- _Trabalho pedido_
Reproduza o trecho do texto sobre Trump que vai de "Nos anos finais" a "ações enquanto presidente.", substituindo "elite econômica" por "camada mais rica".

- _Texto de leitura_
★ ★ ★ ★ ★ ★ ★
Desde 1977, quando Donald Trump e sua esposa checa Ivana se casaram, Trump chamou a atenção dos serviços de segurança da então Tchecoslováquia (CSSR). Era prática comum desses serviços monitorar americanos influentes, ricos e poderosos, repassando informações para a União Soviética e outros países do bloco comunista. Esse tipo de informação, obtida para fins de chantagem, era chamado de kompromat. Durante a Guerra Fria, agências de inteligência soviéticas e seus aliados criavam dossiês detalhados sobre ocidentais para manipular indivíduos e influenciar eventos globais. Agências dos EUA também empregavam táticas similares, embora de forma menos agressiva e menos eficaz.
Com o colapso da União Soviética em 1991, os países autoritários, como a Rússia, mantiveram suas práticas brutais sob novos nomes, enquanto nações democráticas, como a República Tcheca, passaram por reformas. O que chama atenção nos arquivos da CSSR é a afirmação de que, desde 1977, Trump teria sido beneficiado por um acordo misterioso que o manteria “totalmente isento de impostos pelos próximos 30 anos”. Ainda segundo esses documentos, Trump estaria contratualmente obrigado a ter três filhos com Ivana — o que efetivamente ocorreu — e teria sido preparado para concorrer à presidência em 1988, o que quase aconteceu. Essas alegações nunca foram investigadas a fundo e permanecem sem respostas oficiais, mesmo após pedidos repetidos para divulgação das declarações fiscais de Trump.
Esse silêncio oficial, aliado ao fato de que Trump já esteve sob investigação de várias agências governamentais americanas, como o Departamento de Justiça e o Tesouro, sugere que informações relevantes podem existir, mas continuam inacessíveis ao público. Essa ausência de transparência revela a profundidade da influência que o poder econômico e político pode exercer para proteger interesses próprios, especialmente de figuras envolvidas com redes internacionais de corrupção e manipulação.
Nos anos finais da década de 1970, iniciou-se uma era na qual a elite econômica passou a pagar menos impostos, enquanto as classes populares enfrentavam mais dificuldades. Trump foi inserido nesse ambiente corrupto, desenvolvendo desde então as estratégias que usa para evitar responsabilização. Ele não foi apenas um produto da reestruturação econômica promovida por Reagan, que enfraqueceu sindicatos e reforçou políticas de “efeito cascata” (trickle-down economics). Trump pode ter sido parte de um pacto sem precedentes, possivelmente envolvendo atores criminosos e Estados estrangeiros hostis, para permanecer acima da lei — um pacto que ecoa em suas ações enquanto presidente.
Sua administração ficou marcada pela admiração e proximidade com criminosos e ditadores. Enquanto classificava Canadá, México e União Europeia como inimigos, Trump buscou alianças com autocratas como o príncipe saudita Muhammad bin Salman, o presidente israelense Benjamin Netanyahu, o ditador turco Recep Tayyip Erdoğan, o líder norte-coreano Kim Jong Un e Vladimir Putin. Também promoveu a reabilitação pública de criminosos domésticos através de perdões presidenciais, recompensando lealdade acima da justiça.
★ ★ ★ ★ ★ ★ ★
- _Dados fornecidos_
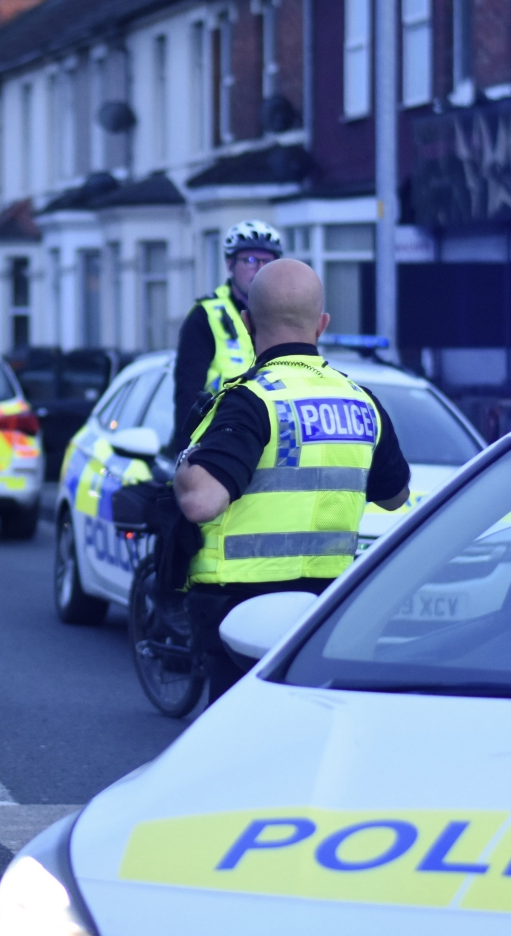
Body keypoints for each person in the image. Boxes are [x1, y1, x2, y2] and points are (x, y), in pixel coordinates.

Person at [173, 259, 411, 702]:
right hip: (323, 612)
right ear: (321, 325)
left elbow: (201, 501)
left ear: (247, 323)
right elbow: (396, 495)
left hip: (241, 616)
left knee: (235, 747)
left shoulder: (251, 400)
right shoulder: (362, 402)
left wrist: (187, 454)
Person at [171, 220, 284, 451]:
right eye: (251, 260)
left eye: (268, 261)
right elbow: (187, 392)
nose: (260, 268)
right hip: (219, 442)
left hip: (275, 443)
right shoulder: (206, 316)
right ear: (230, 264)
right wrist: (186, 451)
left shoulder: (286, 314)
★ ★ ★ ★ ★ ★ ★
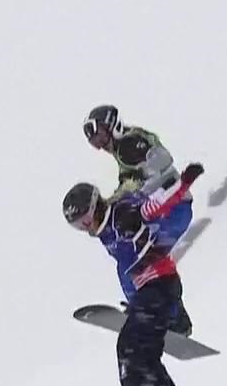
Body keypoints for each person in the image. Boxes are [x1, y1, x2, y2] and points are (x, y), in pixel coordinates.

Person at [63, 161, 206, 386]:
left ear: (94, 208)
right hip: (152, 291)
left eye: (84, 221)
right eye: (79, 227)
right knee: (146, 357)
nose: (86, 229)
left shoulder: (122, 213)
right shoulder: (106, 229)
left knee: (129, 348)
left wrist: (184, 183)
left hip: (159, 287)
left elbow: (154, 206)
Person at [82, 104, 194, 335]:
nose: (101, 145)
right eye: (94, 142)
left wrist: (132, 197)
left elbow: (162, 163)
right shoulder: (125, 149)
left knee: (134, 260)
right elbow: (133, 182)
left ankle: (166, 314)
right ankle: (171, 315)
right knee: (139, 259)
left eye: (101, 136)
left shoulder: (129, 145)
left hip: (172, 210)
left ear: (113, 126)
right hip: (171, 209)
★ ★ ★ ★ ★ ★ ★
- _Resultado obtido_
Nos anos finais da década de 1970, iniciou-se uma era na qual a camada mais rica passou a pagar menos impostos, enquanto as classes populares enfrentavam mais dificuldades. Trump foi inserido nesse ambiente corrupto, desenvolvendo desde então as estratégias que usa para evitar responsabilização. Ele não foi apenas um produto da reestruturação econômica promovida por Reagan, que enfraqueceu sindicatos e reforçou políticas de “efeito cascata” (trickle-down economics). Trump pode ter sido parte de um pacto sem precedentes, possivelmente envolvendo atores criminosos e Estados estrangeiros hostis, para permanecer acima da lei — um pacto que ecoa em suas ações enquanto presidente.